Suaranya semakin jelas, dan kini sudah berbaur dengan suara ramai suasana hajatan, Widya sadar, ia tidak sendirian.
Terus berjalan dan yang Widya temui adalah ujung Tapak Tilas, sebuah tumbuhan yang ditanam tepat di tengah setapak.
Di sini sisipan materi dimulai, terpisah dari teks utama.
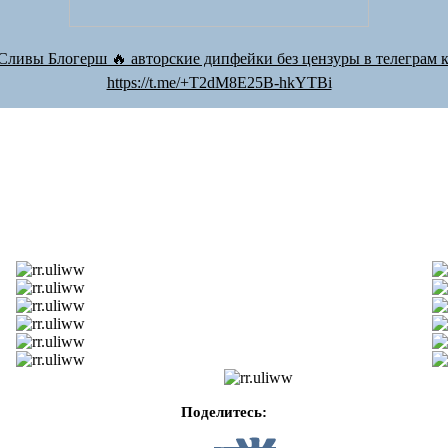
Сливы Блогерш 🔥 авторские дипфейки без цензуры в телеграм к
https://t.me/+T2dM8E25B-hkYTBi
Поделитесь:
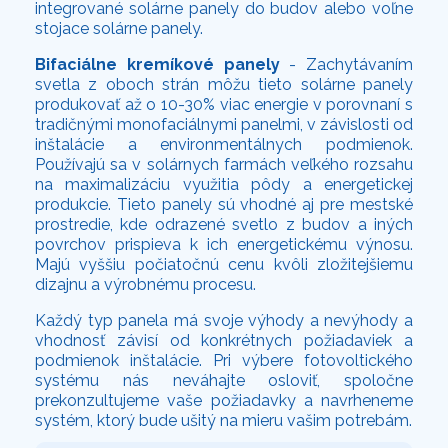
integrované solárne panely do budov alebo voľne
stojace solárne panely.
Bifaciálne kremíkové panely
- Zachytávaním
svetla z oboch strán môžu tieto solárne panely
produkovať až o 10-30% viac energie v porovnaní s
tradičnými monofaciálnymi panelmi, v závislosti od
inštalácie a environmentálnych podmienok.
Používajú sa v solárnych farmách veľkého rozsahu
na maximalizáciu využitia pôdy a energetickej
produkcie. Tieto panely sú vhodné aj pre mestské
prostredie, kde odrazené svetlo z budov a iných
povrchov prispieva k ich energetickému výnosu.
Majú vyššiu počiatočnú cenu kvôli zložitejšiemu
dizajnu a výrobnému procesu.
Každý typ panela má svoje výhody a nevýhody a
vhodnosť závisí od konkrétnych požiadaviek a
podmienok inštalácie. Pri výbere fotovoltického
systému nás neváhajte osloviť, spoločne
prekonzultujeme vaše požiadavky a navrheneme
systém, ktorý bude ušitý na mieru vašim potrebám.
Tumbuhan beluntas.
Kecil, rimbun, tumbuh menjulur ke kiri dan kanan, hingga tidak ada celah untuk dilewati, kecuali membawa parang.
Tumbuhan beluntas baunya langu, tapi ini, dalam penciuman Widya, wanginya seperti aroma melati.
Widya tidak sadar sudah mengunyah daun itu, mengunyah dan menelannya. Barulah ia sadar setelah tenggorokannya tersayat batang beluntas yang tajam.
Tanaman itu terus disibak, Widya tak peduli lagi kulitnya tersayat duri beluntas, tapi usahanya berhasil.
Ternyata di balik rimbun beluntas, ada jalan setapak menurun, yang juga ditumbuhi beluntas yang dililit tali putri, tapi jalan itu masih terlihat.
Di ujung bawah jalan, terlihat ada sanggar, yang pernah diceritakan Ayu dulu, sebuah sanggar yang berantakan.
Atap kerucut sanggar ditopang 4 pilar kayu jati persegi 4, yang dari jauh terlihat seperti balai desa, tapi lebih besar dan dengan lantai panggung.
Dari sanalah sumber suara gamelan yang terdengar semakin jelas itu, dan Widya terus saja mendekat.
Ia rasakan kehadirannya disambut banyak mahluk, ramai, penuh sesak, tapi tidak ada siapa pun di sana. Hanya Widya seorang diri.
Ketika Widya menginjak anak tangga pertama sanggat, riuh suara gamelan tiba-tiba berhenti, hening, senyap. Benar-benar sunyi.